10. The biogenetic structuralist group has considered numerous issues relevant to the study of the symbolic function, including masquerade (Webber, Stephens and Laughlin 1983, Young-Laughlin and Laughlin 1988), the evolution of brain and symbol (Laughlin, McManus and Stephens 1981), ritual (d'Aquili 1983, d'Aquili and Laughlin 1975, d'Aquili, Laughlin and McManus 1979), myth and language (Laughlin and Stephens 1980), exchange (Laughlin 1988a), play (Laughlin and McManus 1982), phenomenology (Laughlin 1988c, 1988d) and transpersonal experience (Laughlin, Chetelat and Sekar 1985, Laughlin, McManus and Webber 1984, Laughlin 1988b, Laughlin, McManus and Shearer 1984, Laughlin et al. 1986, MacDonald et al. 1988, Laughlin, McManus and d'Aquili 1990). We consider the same fundamental processes operating at the neurocognitive level in all of these symbolic activities and among all human societies; processes that are operating as well in the neurophysiology of at least all higher animals.

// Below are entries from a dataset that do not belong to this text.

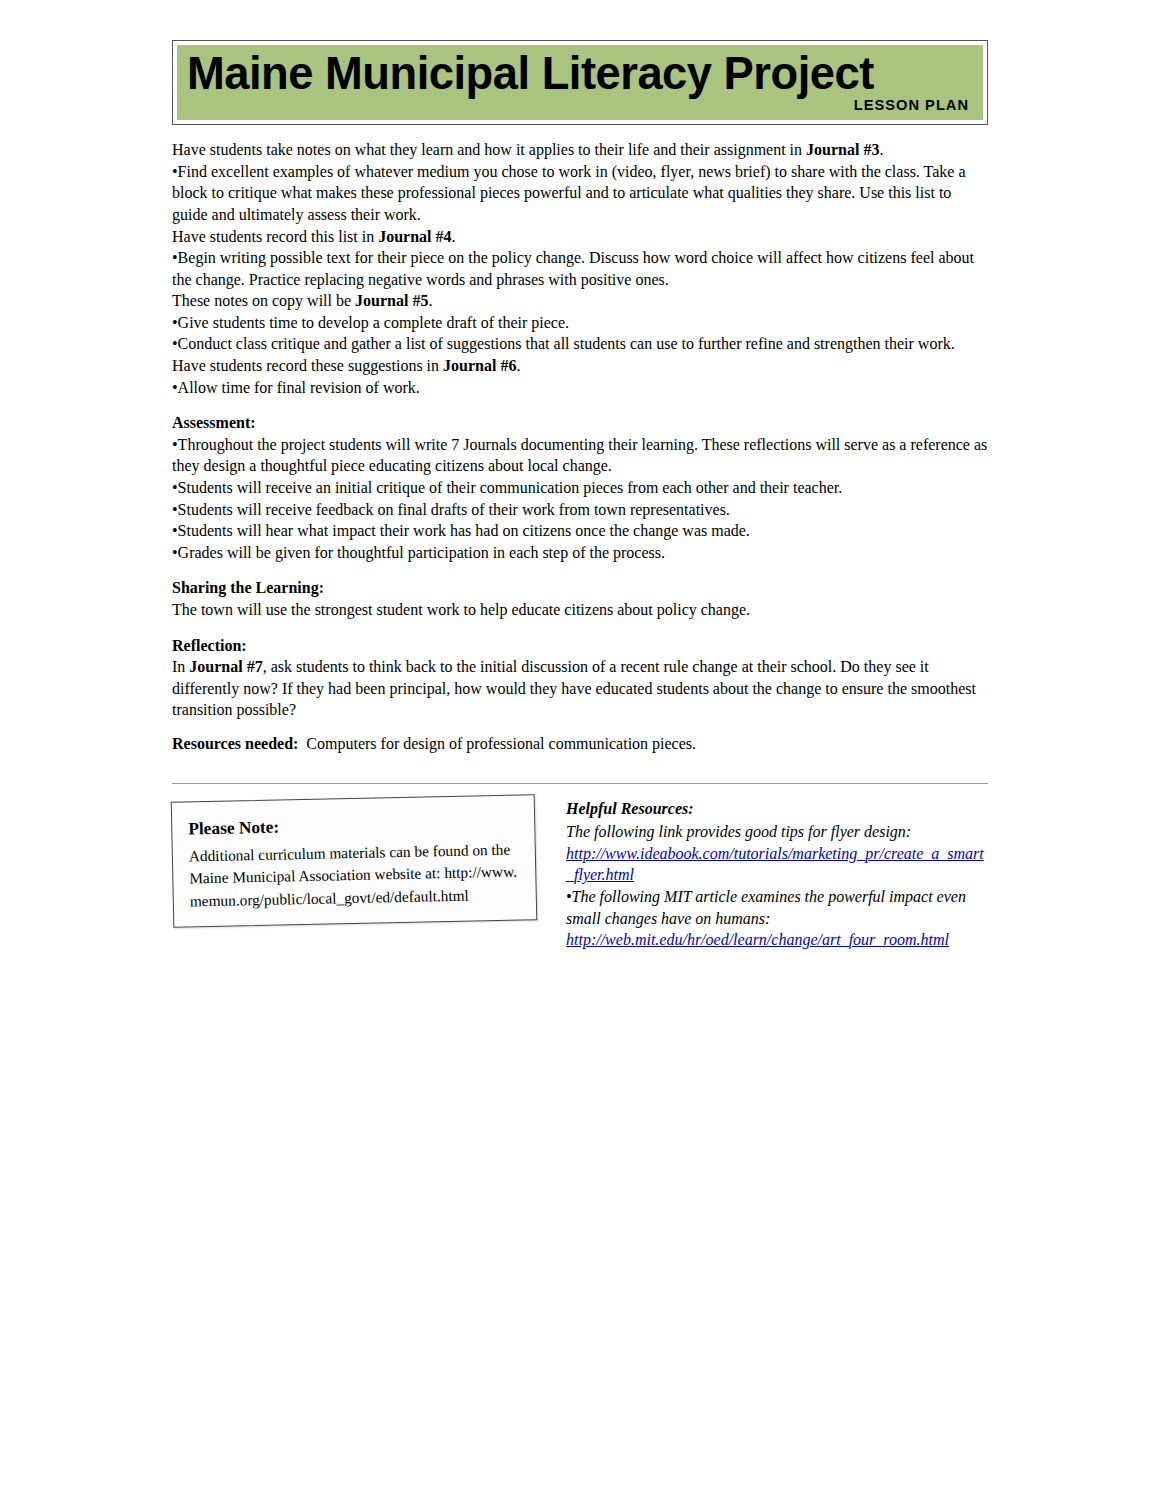Maine Municipal Literacy Project
LESSON PLAN
Have students take notes on what they learn and how it applies to their life and their assignment in Journal #3.
•Find excellent examples of whatever medium you chose to work in (video, flyer, news brief) to share with the class. Take a block to critique what makes these professional pieces powerful and to articulate what qualities they share. Use this list to guide and ultimately assess their work.
Have students record this list in Journal #4.
•Begin writing possible text for their piece on the policy change. Discuss how word choice will affect how citizens feel about the change. Practice replacing negative words and phrases with positive ones.
These notes on copy will be Journal #5.
•Give students time to develop a complete draft of their piece.
•Conduct class critique and gather a list of suggestions that all students can use to further refine and strengthen their work.
Have students record these suggestions in Journal #6.
•Allow time for final revision of work.
Assessment:
•Throughout the project students will write 7 Journals documenting their learning. These reflections will serve as a reference as they design a thoughtful piece educating citizens about local change.
•Students will receive an initial critique of their communication pieces from each other and their teacher.
•Students will receive feedback on final drafts of their work from town representatives.
•Students will hear what impact their work has had on citizens once the change was made.
•Grades will be given for thoughtful participation in each step of the process.
Sharing the Learning:
The town will use the strongest student work to help educate citizens about policy change.
Reflection:
In Journal #7, ask students to think back to the initial discussion of a recent rule change at their school. Do they see it differently now? If they had been principal, how would they have educated students about the change to ensure the smoothest transition possible?
Resources needed: Computers for design of professional communication pieces.
Please Note: Additional curriculum materials can be found on the Maine Municipal Association website at: http://www.memun.org/public/local_govt/ed/default.html
Helpful Resources:
The following link provides good tips for flyer design:
http://www.ideabook.com/tutorials/marketing_pr/create_a_smart_flyer.html
•The following MIT article examines the powerful impact even small changes have on humans:
http://web.mit.edu/hr/oed/learn/change/art_four_room.html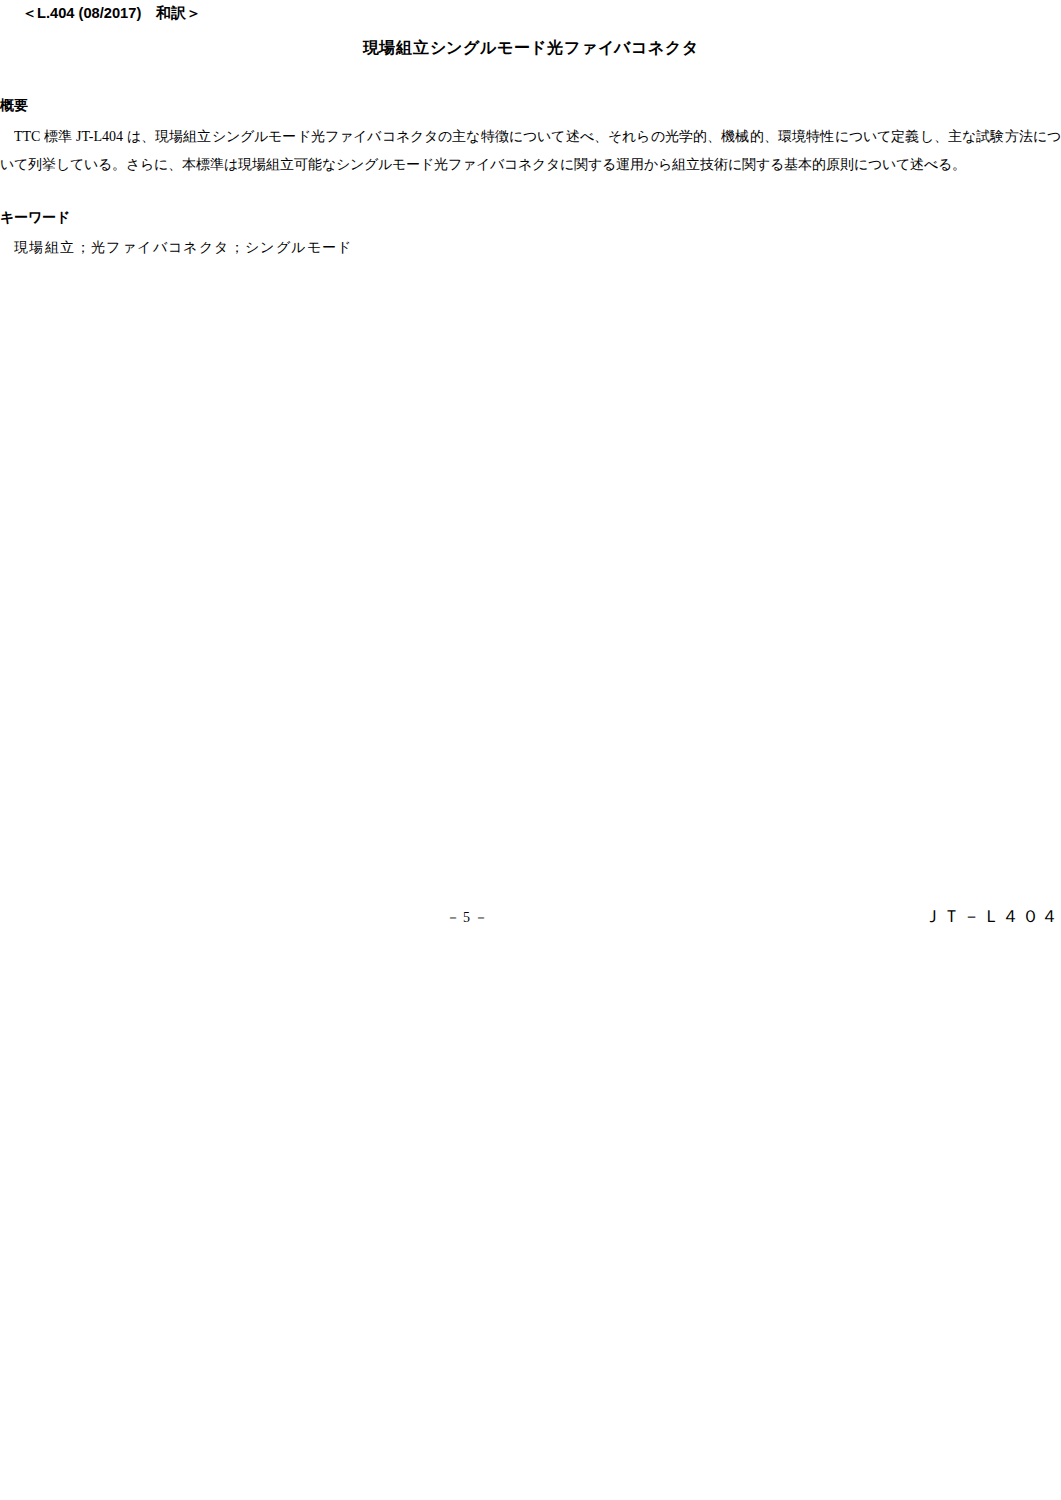＜L.404 (08/2017)　和訳＞
現場組立シングルモード光ファイバコネクタ
概要
TTC 標準 JT-L404 は、現場組立シングルモード光ファイバコネクタの主な特徴について述べ、それらの光学的、機械的、環境特性について定義し、主な試験方法について列挙している。さらに、本標準は現場組立可能なシングルモード光ファイバコネクタに関する運用から組立技術に関する基本的原則について述べる。
キーワード
現場組立；光ファイバコネクタ；シングルモード
－ 5 － ＪＴ－Ｌ４０４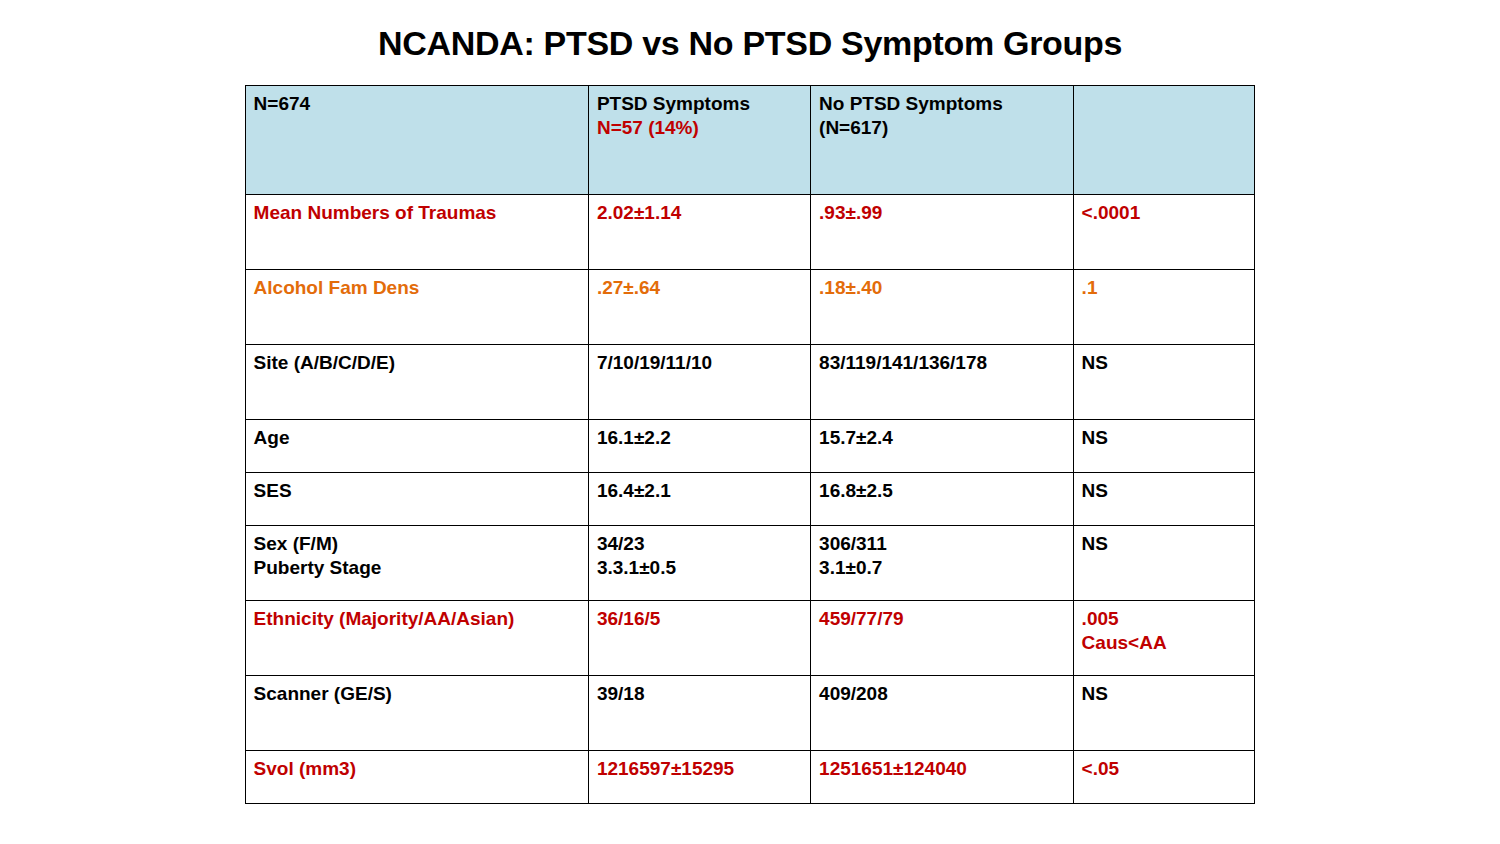NCANDA: PTSD vs No PTSD Symptom Groups
| N=674 | PTSD Symptoms N=57 (14%) | No PTSD Symptoms (N=617) | |
| --- | --- | --- | --- |
| Mean Numbers of Traumas | 2.02±1.14 | .93±.99 | <.0001 |
| Alcohol Fam Dens | .27±.64 | .18±.40 | .1 |
| Site (A/B/C/D/E) | 7/10/19/11/10 | 83/119/141/136/178 | NS |
| Age | 16.1±2.2 | 15.7±2.4 | NS |
| SES | 16.4±2.1 | 16.8±2.5 | NS |
| Sex (F/M) Puberty Stage | 34/23 3.3.1±0.5 | 306/311 3.1±0.7 | NS |
| Ethnicity (Majority/AA/Asian) | 36/16/5 | 459/77/79 | .005 Caus<AA |
| Scanner (GE/S) | 39/18 | 409/208 | NS |
| Svol (mm3) | 1216597±15295 | 1251651±124040 | <.05 |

11. The enculturative process of developing meaning intended upon an object we have termed semiosis (see Laughlin and Stephens 1980: 332).

12. The term homeomorphogenesis is a neologism we felt was required to focus analytical attention upon the communicative relationship between tissues in the body. The term combines the concept of morphogenesis that has currency in some biological formulations (see e.g., Sheldrake 1981) and the root homeo (as in "homeomorphic," meaning similar form or structure) to denote causally linked transformations of an isomorphic, but not the same kind in two or more subsystems.

13. I am aware of the often sloppy and inexplicit use put to the concept of adaptation in much of the anthropological literature (see Bargatzky 1984). Biogenetic structuralism uses the term in two related senses, that of survival of the organism and in the broader Piagetian sense of optimal cognitive to sensorial matching. We have previously restricted our use of the term to its first and most restrictive sense (see Laughlin and Brady 1978).

14. Our theory of the evolution of the brain is somewhat non-Darwinian; see our discussion of the evolutionary development of particular neural processes in Laughlin and d'Aquili 1974: Chapters 2, 3 and 4, and the consonant views noted in Footnote 4.

15. See the discussion of mind-body dualism in Laughlin, McManus and d'Aquili (1990).